*Set problem*:
Copy every line of the records that follow without changing anything.

::: Records supplied

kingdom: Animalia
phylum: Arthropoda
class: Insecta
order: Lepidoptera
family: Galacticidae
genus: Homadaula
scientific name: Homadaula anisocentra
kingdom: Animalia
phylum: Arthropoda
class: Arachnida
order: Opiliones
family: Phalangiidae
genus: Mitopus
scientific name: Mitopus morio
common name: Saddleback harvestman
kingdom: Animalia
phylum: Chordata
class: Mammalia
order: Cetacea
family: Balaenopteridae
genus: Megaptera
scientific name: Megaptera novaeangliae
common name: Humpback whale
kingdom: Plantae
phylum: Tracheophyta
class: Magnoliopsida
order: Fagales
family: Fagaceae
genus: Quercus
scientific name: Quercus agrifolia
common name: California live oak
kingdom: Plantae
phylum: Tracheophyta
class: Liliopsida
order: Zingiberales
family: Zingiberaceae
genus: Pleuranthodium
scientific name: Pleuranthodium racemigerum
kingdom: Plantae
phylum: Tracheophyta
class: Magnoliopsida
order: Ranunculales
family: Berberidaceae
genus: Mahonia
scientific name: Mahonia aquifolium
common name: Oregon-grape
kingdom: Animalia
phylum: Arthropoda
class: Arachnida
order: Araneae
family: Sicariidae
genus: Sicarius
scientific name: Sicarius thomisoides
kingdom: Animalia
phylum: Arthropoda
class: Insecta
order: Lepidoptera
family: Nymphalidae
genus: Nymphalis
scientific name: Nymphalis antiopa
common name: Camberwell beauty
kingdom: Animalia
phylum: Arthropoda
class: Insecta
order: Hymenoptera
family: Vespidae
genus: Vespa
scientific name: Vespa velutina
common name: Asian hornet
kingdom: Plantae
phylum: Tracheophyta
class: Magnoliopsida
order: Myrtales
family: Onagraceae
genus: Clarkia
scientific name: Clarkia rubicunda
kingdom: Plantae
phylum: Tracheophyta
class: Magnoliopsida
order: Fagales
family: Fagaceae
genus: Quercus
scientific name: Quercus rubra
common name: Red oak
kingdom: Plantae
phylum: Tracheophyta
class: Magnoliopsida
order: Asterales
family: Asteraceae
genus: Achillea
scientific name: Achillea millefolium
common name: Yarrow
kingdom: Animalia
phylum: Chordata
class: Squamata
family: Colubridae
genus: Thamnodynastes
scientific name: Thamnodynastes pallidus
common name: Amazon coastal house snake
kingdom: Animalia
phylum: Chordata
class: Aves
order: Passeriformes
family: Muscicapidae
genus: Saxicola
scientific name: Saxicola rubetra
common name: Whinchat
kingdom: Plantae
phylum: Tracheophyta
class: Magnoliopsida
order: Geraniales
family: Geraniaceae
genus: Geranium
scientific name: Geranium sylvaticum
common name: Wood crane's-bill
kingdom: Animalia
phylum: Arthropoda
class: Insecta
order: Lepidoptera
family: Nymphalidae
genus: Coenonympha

::::::

*Completed task*:
kingdom: Animalia
phylum: Arthropoda
class: Insecta
order: Lepidoptera
family: Galacticidae
genus: Homadaula
scientific name: Homadaula anisocentra
kingdom: Animalia
phylum: Arthropoda
class: Arachnida
order: Opiliones
family: Phalangiidae
genus: Mitopus
scientific name: Mitopus morio
common name: Saddleback harvestman
kingdom: Animalia
phylum: Chordata
class: Mammalia
order: Cetacea
family: Balaenopteridae
genus: Megaptera
scientific name: Megaptera novaeangliae
common name: Humpback whale
kingdom: Plantae
phylum: Tracheophyta
class: Magnoliopsida
order: Fagales
family: Fagaceae
genus: Quercus
scientific name: Quercus agrifolia
common name: California live oak
kingdom: Plantae
phylum: Tracheophyta
class: Liliopsida
order: Zingiberales
family: Zingiberaceae
genus: Pleuranthodium
scientific name: Pleuranthodium racemigerum
kingdom: Plantae
phylum: Tracheophyta
class: Magnoliopsida
order: Ranunculales
family: Berberidaceae
genus: Mahonia
scientific name: Mahonia aquifolium
common name: Oregon-grape
kingdom: Animalia
phylum: Arthropoda
class: Arachnida
order: Araneae
family: Sicariidae
genus: Sicarius
scientific name: Sicarius thomisoides
kingdom: Animalia
phylum: Arthropoda
class: Insecta
order: Lepidoptera
family: Nymphalidae
genus: Nymphalis
scientific name: Nymphalis antiopa
common name: Camberwell beauty
kingdom: Animalia
phylum: Arthropoda
class: Insecta
order: Hymenoptera
family: Vespidae
genus: Vespa
scientific name: Vespa velutina
common name: Asian hornet
kingdom: Plantae
phylum: Tracheophyta
class: Magnoliopsida
order: Myrtales
family: Onagraceae
genus: Clarkia
scientific name: Clarkia rubicunda
kingdom: Plantae
phylum: Tracheophyta
class: Magnoliopsida
order: Fagales
family: Fagaceae
genus: Quercus
scientific name: Quercus rubra
common name: Red oak
kingdom: Plantae
phylum: Tracheophyta
class: Magnoliopsida
order: Asterales
family: Asteraceae
genus: Achillea
scientific name: Achillea millefolium
common name: Yarrow
kingdom: Animalia
phylum: Chordata
class: Squamata
family: Colubridae
genus: Thamnodynastes
scientific name: Thamnodynastes pallidus
common name: Amazon coastal house snake
kingdom: Animalia
phylum: Chordata
class: Aves
order: Passeriformes
family: Muscicapidae
genus: Saxicola
scientific name: Saxicola rubetra
common name: Whinchat
kingdom: Plantae
phylum: Tracheophyta
class: Magnoliopsida
order: Geraniales
family: Geraniaceae
genus: Geranium
scientific name: Geranium sylvaticum
common name: Wood crane's-bill
kingdom: Animalia
phylum: Arthropoda
class: Insecta
order: Lepidoptera
family: Nymphalidae
genus: Coenonympha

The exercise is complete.